AI Now

AI Now

Within the world of data science, there is possibly no field that is as misunderstood as the field of artificial intelligence (AI).  Whether it’s Hollywood films depicting AI robots taking over the world, or sensationalized news stories stating that AI will wipeout the entire workforce, there is a lot of misinformation being spread about this promising field.

The idea that artificial intelligence could take over the world in a dystopian fashion is overblown, but the fear that AI could replace parts of the workforce is a valid concern.  The example of self-driving cars replacing taxi drivers is often cited as an example of an AI phenomena that we will soon be dealing with.  Last week, New York University and the White House co-hosted a series of panels regarding the current state of affairs in the world of AI, exploring its ramifications for social inequality, ethics, health, and labor.  While many experts want to think about the theoretical ramifications of AI in the unforeseeable future, this panel was specifically dedicated to AI developments in the next five to ten years.

The series of lectures opened with an overarching question: How do we responsibly implement artificial intelligence, while accounting for the jobs that will be displaced by AI?

The panelists began by discussing the ability that artificial intelligence has to exacerbate already prevalent economic disparities in society.  AI has the ability to automate work processes, which can lead to unemployment in certain sectors of the economy.  But automation is not a new phenomena.  The 20th century is full of examples of jobs being automated, and how to adjust the workforce, as a way of keeping employment steady.

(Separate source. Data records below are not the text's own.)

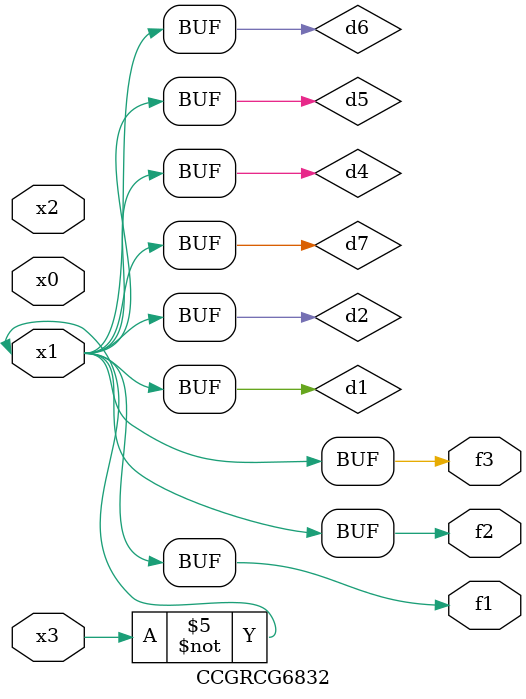
<source format=v>
module CCGRCG6832(
	input x0, x1, x2, x3,
	output f1, f2, f3
);

	wire d1, d2, d3, d4, d5, d6, d7;

	not (d1, x3);
	buf (d2, x1);
	xnor (d3, d1, d2);
	nor (d4, d1);
	buf (d5, d1, d2);
	buf (d6, d4, d5);
	nand (d7, d4);
	assign f1 = d6;
	assign f2 = d7;
	assign f3 = d6;
endmodule

</source>
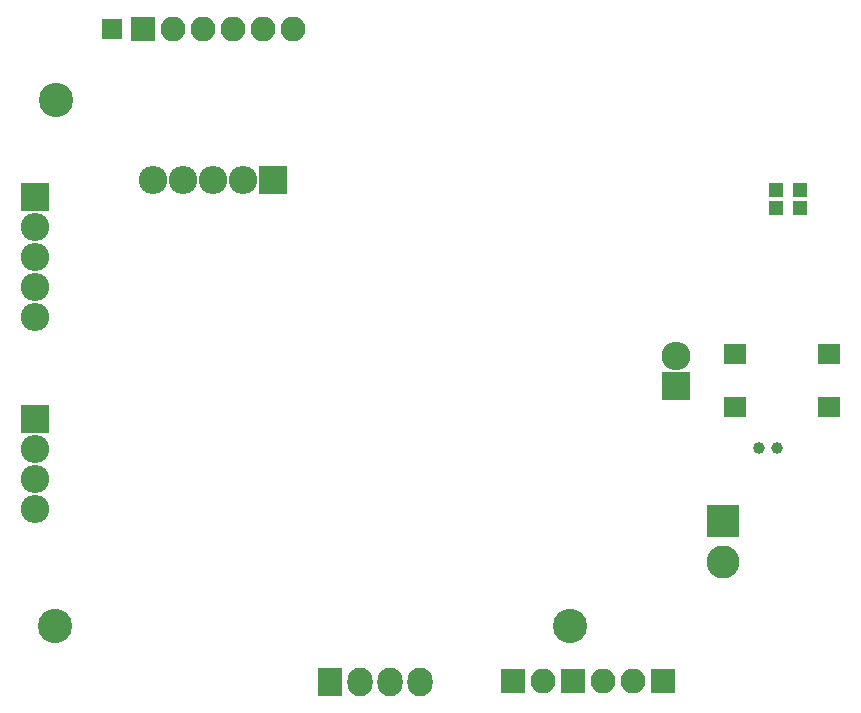
<source format=gbs>
G04 #@! TF.FileFunction,Soldermask,Bot*
%FSLAX46Y46*%
G04 Gerber Fmt 4.6, Leading zero omitted, Abs format (unit mm)*
G04 Created by KiCad (PCBNEW 4.0.7) date 2018 November 02, Friday 17:04:49*
%MOMM*%
%LPD*%
G01*
G04 APERTURE LIST*
%ADD10C,0.050000*%
%ADD11C,2.900000*%
%ADD12R,1.289000X1.162000*%
%ADD13C,2.800000*%
%ADD14R,2.800000X2.800000*%
%ADD15R,2.432000X2.432000*%
%ADD16O,2.432000X2.432000*%
%ADD17R,2.100000X2.100000*%
%ADD18O,2.100000X2.100000*%
%ADD19R,1.950000X1.700000*%
%ADD20O,2.398980X2.398980*%
%ADD21R,2.398980X2.398980*%
%ADD22C,1.004800*%
%ADD23C,1.009600*%
%ADD24R,2.127200X2.432000*%
%ADD25O,2.127200X2.432000*%
%ADD26R,1.750000X1.750000*%
G04 APERTURE END LIST*
D10*
D11*
X10190000Y5000000D03*
X53750000Y5000000D03*
D12*
X73240000Y41917000D03*
X73240000Y40393000D03*
X71240000Y41917000D03*
X71240000Y40393000D03*
D13*
X66690000Y10355000D03*
D14*
X66690000Y13855000D03*
D15*
X62750000Y25250000D03*
D16*
X62750000Y27790000D03*
D17*
X61600000Y330000D03*
D18*
X59060000Y330000D03*
D17*
X48900000Y330000D03*
D18*
X51440000Y330000D03*
D19*
X67760000Y23505000D03*
X75710000Y23505000D03*
X67760000Y28005000D03*
X75710000Y28005000D03*
D17*
X53980000Y330000D03*
D18*
X56520000Y330000D03*
D11*
X10250000Y49500000D03*
D20*
X20960000Y42760000D03*
D21*
X28580000Y42760000D03*
D20*
X26040000Y42760000D03*
X23500000Y42760000D03*
X18420000Y42760000D03*
X8480000Y14880000D03*
D21*
X8480000Y22500000D03*
D20*
X8480000Y19960000D03*
X8480000Y17420000D03*
X8440000Y33680000D03*
D21*
X8440000Y41300000D03*
D20*
X8440000Y38760000D03*
X8440000Y36220000D03*
X8440000Y31140000D03*
D17*
X17610000Y55500000D03*
D18*
X20150000Y55500000D03*
X22690000Y55500000D03*
X25230000Y55500000D03*
X27770000Y55500000D03*
X30310000Y55500000D03*
D22*
X71250000Y20000000D03*
D23*
X69750000Y20000000D03*
D24*
X33420000Y250000D03*
D25*
X35960000Y250000D03*
X38500000Y250000D03*
X41040000Y250000D03*
D26*
X15000000Y55500000D03*
M02*

</source>
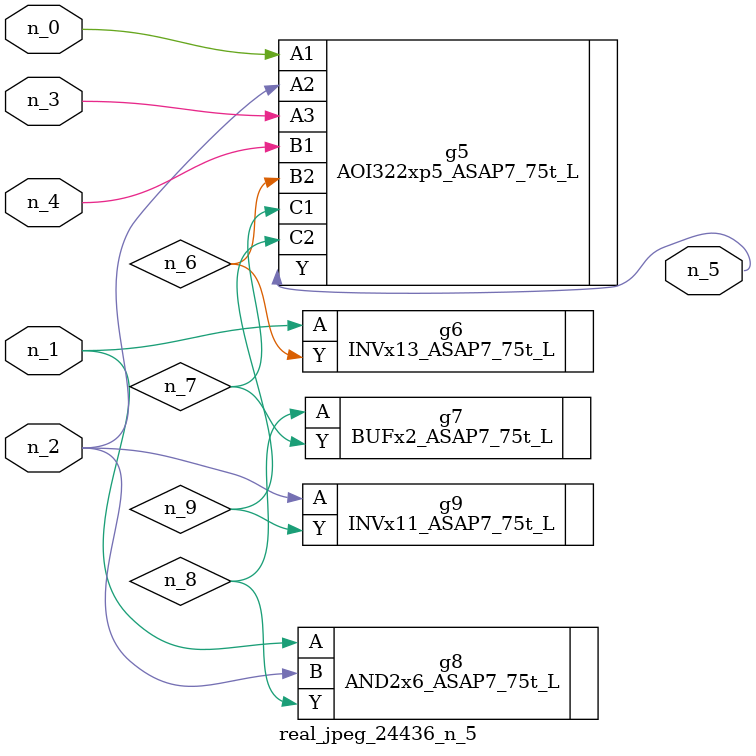
<source format=v>
module real_jpeg_24436_n_5 (n_4, n_0, n_1, n_2, n_3, n_5);

input n_4;
input n_0;
input n_1;
input n_2;
input n_3;

output n_5;

wire n_8;
wire n_6;
wire n_7;
wire n_9;

AOI322xp5_ASAP7_75t_L g5 ( 
.A1(n_0),
.A2(n_2),
.A3(n_3),
.B1(n_4),
.B2(n_6),
.C1(n_7),
.C2(n_9),
.Y(n_5)
);

INVx13_ASAP7_75t_L g6 ( 
.A(n_1),
.Y(n_6)
);

AND2x6_ASAP7_75t_L g8 ( 
.A(n_1),
.B(n_2),
.Y(n_8)
);

INVx11_ASAP7_75t_L g9 ( 
.A(n_2),
.Y(n_9)
);

BUFx2_ASAP7_75t_L g7 ( 
.A(n_8),
.Y(n_7)
);


endmodule
</source>
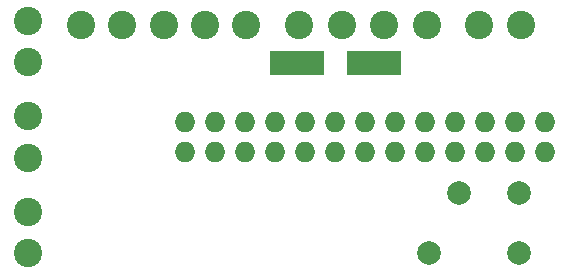
<source format=gts>
G04 #@! TF.FileFunction,Soldermask,Top*
%FSLAX46Y46*%
G04 Gerber Fmt 4.6, Leading zero omitted, Abs format (unit mm)*
G04 Created by KiCad (PCBNEW 4.0.2+dfsg1-stable) date Fri 07 Oct 2016 10:33:26 BST*
%MOMM*%
G01*
G04 APERTURE LIST*
%ADD10C,0.150000*%
%ADD11C,2.000000*%
%ADD12C,2.000000*%
%ADD13O,1.727200X1.727200*%
%ADD14C,2.400000*%
%ADD15R,2.000000X2.000000*%
G04 APERTURE END LIST*
D10*
D11*
X154300000Y-122760000D02*
X156300000Y-122760000D01*
X160800000Y-122760000D02*
X162800000Y-122760000D01*
D12*
X174110000Y-138800000D03*
X174110000Y-133720000D03*
X166490000Y-138800000D03*
X169030000Y-133720000D03*
D13*
X145800000Y-130300000D03*
X145800000Y-127760000D03*
X148340000Y-130300000D03*
X148340000Y-127760000D03*
X150880000Y-130300000D03*
X150880000Y-127760000D03*
X153420000Y-130300000D03*
X153420000Y-127760000D03*
X155960000Y-130300000D03*
X155960000Y-127760000D03*
X158500000Y-130300000D03*
X158500000Y-127760000D03*
X161040000Y-130300000D03*
X161040000Y-127760000D03*
X163580000Y-130300000D03*
X163580000Y-127760000D03*
X166120000Y-130300000D03*
X166120000Y-127760000D03*
X168660000Y-130300000D03*
X168660000Y-127760000D03*
X171200000Y-130300000D03*
X171200000Y-127760000D03*
X173740000Y-130300000D03*
X173740000Y-127760000D03*
X176280000Y-130300000D03*
X176280000Y-127760000D03*
D14*
X174250000Y-119500000D03*
X170750000Y-119500000D03*
X132500000Y-135350000D03*
X132500000Y-138850000D03*
X132500000Y-127250000D03*
X132500000Y-130750000D03*
X132500000Y-119150000D03*
X132500000Y-122650000D03*
X137000000Y-119500000D03*
X151000000Y-119500000D03*
X140500000Y-119500000D03*
X147500000Y-119500000D03*
X144000000Y-119500000D03*
X166300000Y-119500000D03*
X155500000Y-119500000D03*
X162650000Y-119500000D03*
X159150000Y-119500000D03*
D15*
X154050000Y-122760000D03*
X156550000Y-122760000D03*
X160550000Y-122760000D03*
X163050000Y-122760000D03*
M02*

</source>
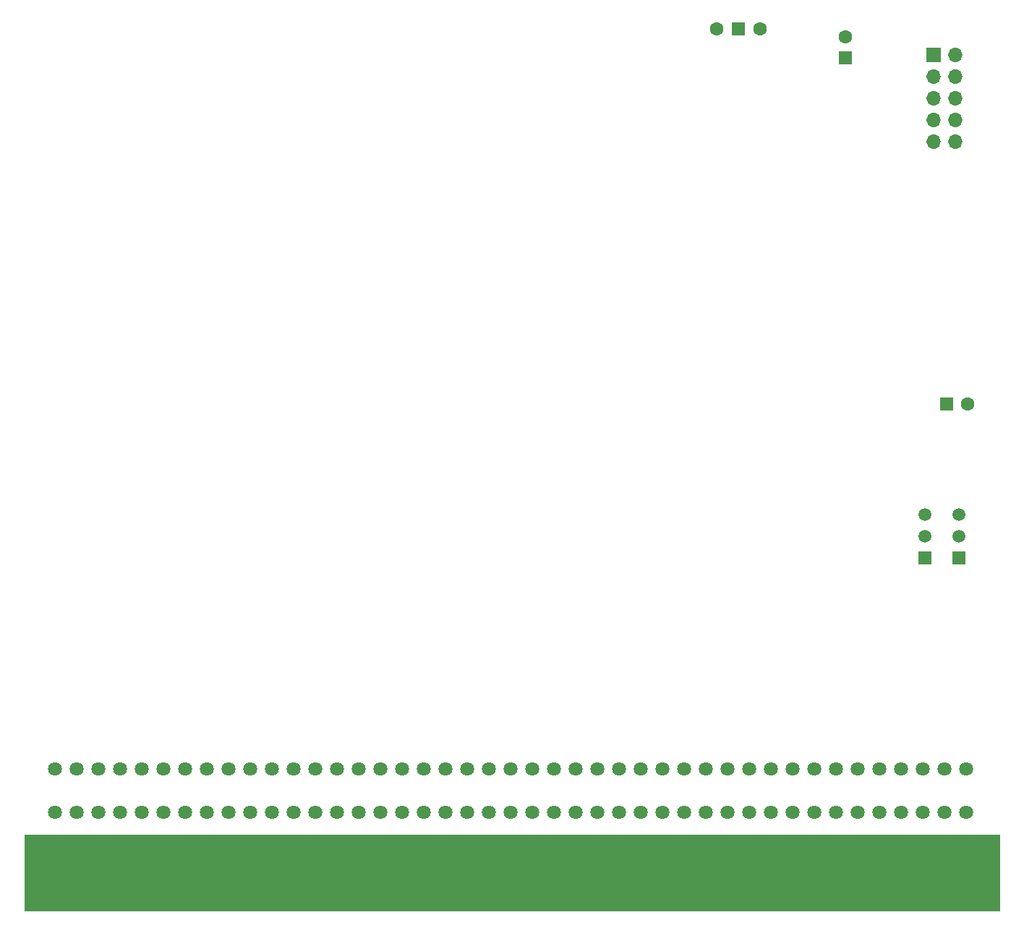
<source format=gbr>
%TF.GenerationSoftware,KiCad,Pcbnew,8.0.3*%
%TF.CreationDate,2025-02-02T19:27:09+01:00*%
%TF.ProjectId,BBARIII,42424152-4949-4492-9e6b-696361645f70,rev?*%
%TF.SameCoordinates,Original*%
%TF.FileFunction,Soldermask,Bot*%
%TF.FilePolarity,Negative*%
%FSLAX46Y46*%
G04 Gerber Fmt 4.6, Leading zero omitted, Abs format (unit mm)*
G04 Created by KiCad (PCBNEW 8.0.3) date 2025-02-02 19:27:09*
%MOMM*%
%LPD*%
G01*
G04 APERTURE LIST*
%ADD10C,0.100000*%
%ADD11R,1.500000X1.500000*%
%ADD12C,1.600000*%
%ADD13C,1.500000*%
%ADD14R,1.600000X1.600000*%
%ADD15R,1.524000X7.500000*%
%ADD16C,1.635000*%
%ADD17R,1.700000X1.700000*%
%ADD18O,1.700000X1.700000*%
G04 APERTURE END LIST*
D10*
%TO.C,CN2*%
X207100000Y-148810000D02*
X93020000Y-148810000D01*
X93020000Y-139920000D01*
X207100000Y-139920000D01*
X207100000Y-148810000D01*
G36*
X207100000Y-148810000D02*
G01*
X93020000Y-148810000D01*
X93020000Y-139920000D01*
X207100000Y-139920000D01*
X207100000Y-148810000D01*
G37*
%TD*%
D11*
%TO.C,SW1*%
X176525000Y-45530000D03*
D12*
X173985000Y-45530000D03*
X179065000Y-45530000D03*
%TD*%
D11*
%TO.C,Q2*%
X202390000Y-107545000D03*
D13*
X202390000Y-105005000D03*
X202390000Y-102465000D03*
%TD*%
D14*
%TO.C,C1*%
X189115000Y-48960113D03*
D12*
X189115000Y-46460113D03*
%TD*%
D11*
%TO.C,Q1*%
X198365000Y-107545000D03*
D13*
X198365000Y-105005000D03*
X198365000Y-102465000D03*
%TD*%
D15*
%TO.C,CN2*%
X203290000Y-143730000D03*
X200750000Y-143730000D03*
X198210000Y-143730000D03*
X195670000Y-143730000D03*
X193130000Y-143730000D03*
X190590000Y-143730000D03*
X188050000Y-143730000D03*
X185510000Y-143730000D03*
X182970000Y-143730000D03*
X180430000Y-143730000D03*
X177890000Y-143730000D03*
X175350000Y-143730000D03*
X172810000Y-143730000D03*
X170270000Y-143730000D03*
X167730000Y-143730000D03*
X165190000Y-143730000D03*
X162650000Y-143730000D03*
X160110000Y-143730000D03*
X157570000Y-143730000D03*
X155030000Y-143730000D03*
X152490000Y-143730000D03*
X149950000Y-143730000D03*
X147410000Y-143730000D03*
X144870000Y-143730000D03*
X142330000Y-143730000D03*
X139790000Y-143730000D03*
X137250000Y-143730000D03*
X134710000Y-143730000D03*
X132170000Y-143730000D03*
X129630000Y-143730000D03*
X127090000Y-143730000D03*
X124550000Y-143730000D03*
X122010000Y-143730000D03*
X119470000Y-143730000D03*
X116930000Y-143730000D03*
X114390000Y-143730000D03*
X111850000Y-143730000D03*
X109310000Y-143730000D03*
X106770000Y-143730000D03*
X104230000Y-143730000D03*
X101690000Y-143730000D03*
X99150000Y-143730000D03*
X96610000Y-143730000D03*
%TD*%
D16*
%TO.C,CN1*%
X203260000Y-132270000D03*
X203260000Y-137350000D03*
X200720000Y-132270000D03*
X200720000Y-137350000D03*
X198180000Y-132270000D03*
X198180000Y-137350000D03*
X195640000Y-132270000D03*
X195640000Y-137350000D03*
X193100000Y-132270000D03*
X193100000Y-137350000D03*
X190560000Y-132270000D03*
X190560000Y-137350000D03*
X188020000Y-132270000D03*
X188020000Y-137350000D03*
X185480000Y-132270000D03*
X185480000Y-137350000D03*
X182940000Y-132270000D03*
X182940000Y-137350000D03*
X180400000Y-132270000D03*
X180400000Y-137350000D03*
X177860000Y-132270000D03*
X177860000Y-137350000D03*
X175320000Y-132270000D03*
X175320000Y-137350000D03*
X172780000Y-132270000D03*
X172780000Y-137350000D03*
X170240000Y-132270000D03*
X170240000Y-137350000D03*
X167700000Y-132270000D03*
X167700000Y-137350000D03*
X165160000Y-132270000D03*
X165160000Y-137350000D03*
X162620000Y-132270000D03*
X162620000Y-137350000D03*
X160080000Y-132270000D03*
X160080000Y-137350000D03*
X157540000Y-132270000D03*
X157540000Y-137350000D03*
X155000000Y-132270000D03*
X155000000Y-137350000D03*
X152460000Y-132270000D03*
X152460000Y-137350000D03*
X149920000Y-132270000D03*
X149920000Y-137350000D03*
X147380000Y-132270000D03*
X147380000Y-137350000D03*
X144840000Y-132270000D03*
X144840000Y-137350000D03*
X142300000Y-132270000D03*
X142300000Y-137350000D03*
X139760000Y-132270000D03*
X139760000Y-137350000D03*
X137220000Y-132270000D03*
X137220000Y-137350000D03*
X134680000Y-132270000D03*
X134680000Y-137350000D03*
X132140000Y-132270000D03*
X132140000Y-137350000D03*
X129600000Y-132270000D03*
X129600000Y-137350000D03*
X127060000Y-132270000D03*
X127060000Y-137350000D03*
X124520000Y-132270000D03*
X124520000Y-137350000D03*
X121980000Y-132270000D03*
X121980000Y-137350000D03*
X119440000Y-132270000D03*
X119440000Y-137350000D03*
X116900000Y-132270000D03*
X116900000Y-137350000D03*
X114360000Y-132270000D03*
X114360000Y-137350000D03*
X111820000Y-132270000D03*
X111820000Y-137350000D03*
X109280000Y-132270000D03*
X109280000Y-137350000D03*
X106740000Y-132270000D03*
X106740000Y-137350000D03*
X104200000Y-132270000D03*
X104200000Y-137350000D03*
X101660000Y-132270000D03*
X101660000Y-137350000D03*
X99120000Y-132270000D03*
X99120000Y-137350000D03*
X96580000Y-132270000D03*
X96580000Y-137350000D03*
%TD*%
D14*
%TO.C,C6*%
X200904887Y-89505000D03*
D12*
X203404887Y-89505000D03*
%TD*%
D17*
%TO.C,J1*%
X199400000Y-48590000D03*
D18*
X201940000Y-48590000D03*
X199400000Y-51130000D03*
X201940000Y-51130000D03*
X199400000Y-53670000D03*
X201940000Y-53670000D03*
X199400000Y-56210000D03*
X201940000Y-56210000D03*
X199400000Y-58750000D03*
X201940000Y-58750000D03*
%TD*%
M02*

</source>
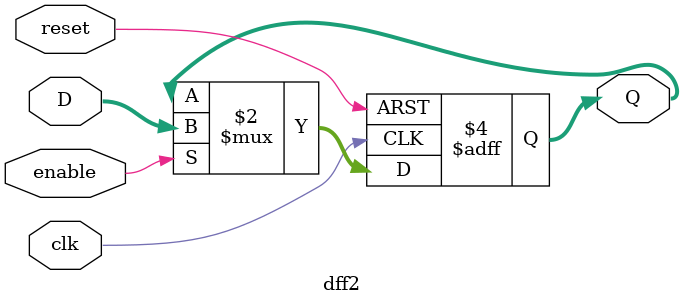
<source format=v>
module dff2 (
    input  [1:0] D,          // 2-bit data input
    output reg [1:0] Q,          // 2-bit data output
    input wire clk,               // Clock input
    input wire reset,             // Asynchronous reset input
    input wire enable             // Enable input to control the latching of D
);

    always @(posedge clk or posedge reset) begin
        if (reset) 
            Q <= 2'b0;           // Reset the output to 0 when reset is active
        else if (enable) 
            Q <= D;              // Capture the input D when enable is active
        // If enable is 0, Q holds its previous value (no change)
    end

endmodule

</source>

So what is the answer for automation?  Education.  If replaced workforces can be taught new skills, then the negative effects of AI can be effectively mitigated.

Obviously education is a broad, complicated, and nuanced response that is more easily wished for than accomplished.  And it brings up a broader issue: how should governments be involved in mitigating the proliferation of artificial intelligence?

Our present education systems promise a high school education and, sometimes, a college education.  But what about after high school or college?  There was a consensus from the panelists that there needs to be a set of resources available for adults whose jobs could be replaced by advances in AI.

But artificial intelligence also has the potential to help ease certain tensions, if the data is available.  One of the panelists, Roy L. Austin—the Deputy Assistant to the President for Urban Affairs, Justice and Opportunity—espoused the idea that our data needs to be improved so that AI has the potential to help us gain insight into the injustices prevalent in our society.  AI is only going to work if the data sets it is based on are full and complete.  Austin cited an example of reported hate crimes.  In 2014, there were 759 reported hate crimes in California; in the same year, only one hate crime was reported in the entire state of Mississippi.  There is an obvious disparity in that data, and there was a resounding conclusion that artificial intelligence will only benefit society if our data sets are full and complete.